El Papa también volvió a condenar el Holocausto, al que llamó “un mal”, recordó su visita al campo de exterminio nazi de Auschwitz, en Polonia, donde dijo murieron padres, hermanos, maridos, esposos, amigos a causa de un “régimen sin Dios, de una ideología de odio, antisemita”.
“Es un capítulo que jamás se puede olvidar o negar”, agregó.
El último día en Jerusalén lo dedicó al Santo Sepulcro, donde pidió un futuro de justicia, de paz, de prosperidad, y a reunirse con armenios y ortodoxos, ante quienes abogó por la unidad de los cristianos, ya que -dijo- la división de los seguidores de Cristo “es una vergüenza”.
El Pontífice abogó por un “diálogo trilateral” entre las tres religiones monoteístas”, la cristiana, la judía y la musulmana.

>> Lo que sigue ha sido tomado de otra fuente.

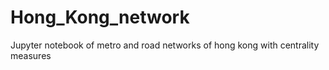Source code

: # Hong_Kong_network
Jupyter notebook of metro and road networks of hong kong with centrality measures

En Belén el Papa dio un nuevo espaldarazo a las aspiraciones palestinas al afirmar rotundamente que la Santa Sede “apoya” el derecho de los palestinos a un “Estado soberano, seguro, en paz con sus vecinos y con las fronteras reconocidas internacionalmente”.
El Papa hizo un llamamiento a los jóvenes palestinos para que no echen mano de la violencia o del terrorismo.
Al igual que hizo Juan Pablo II en el año 2000, Benedicto XVI visitó un campo de refugiados cercano a Belén, donde condenó el muro de separación construido por Israel, pues “es trágico ver que todavía se levantan muros” (aunque no manifestó la razón que produjo la construcción del controvertido muro, lo cual produjo otra crítica más por parte de los israelitas).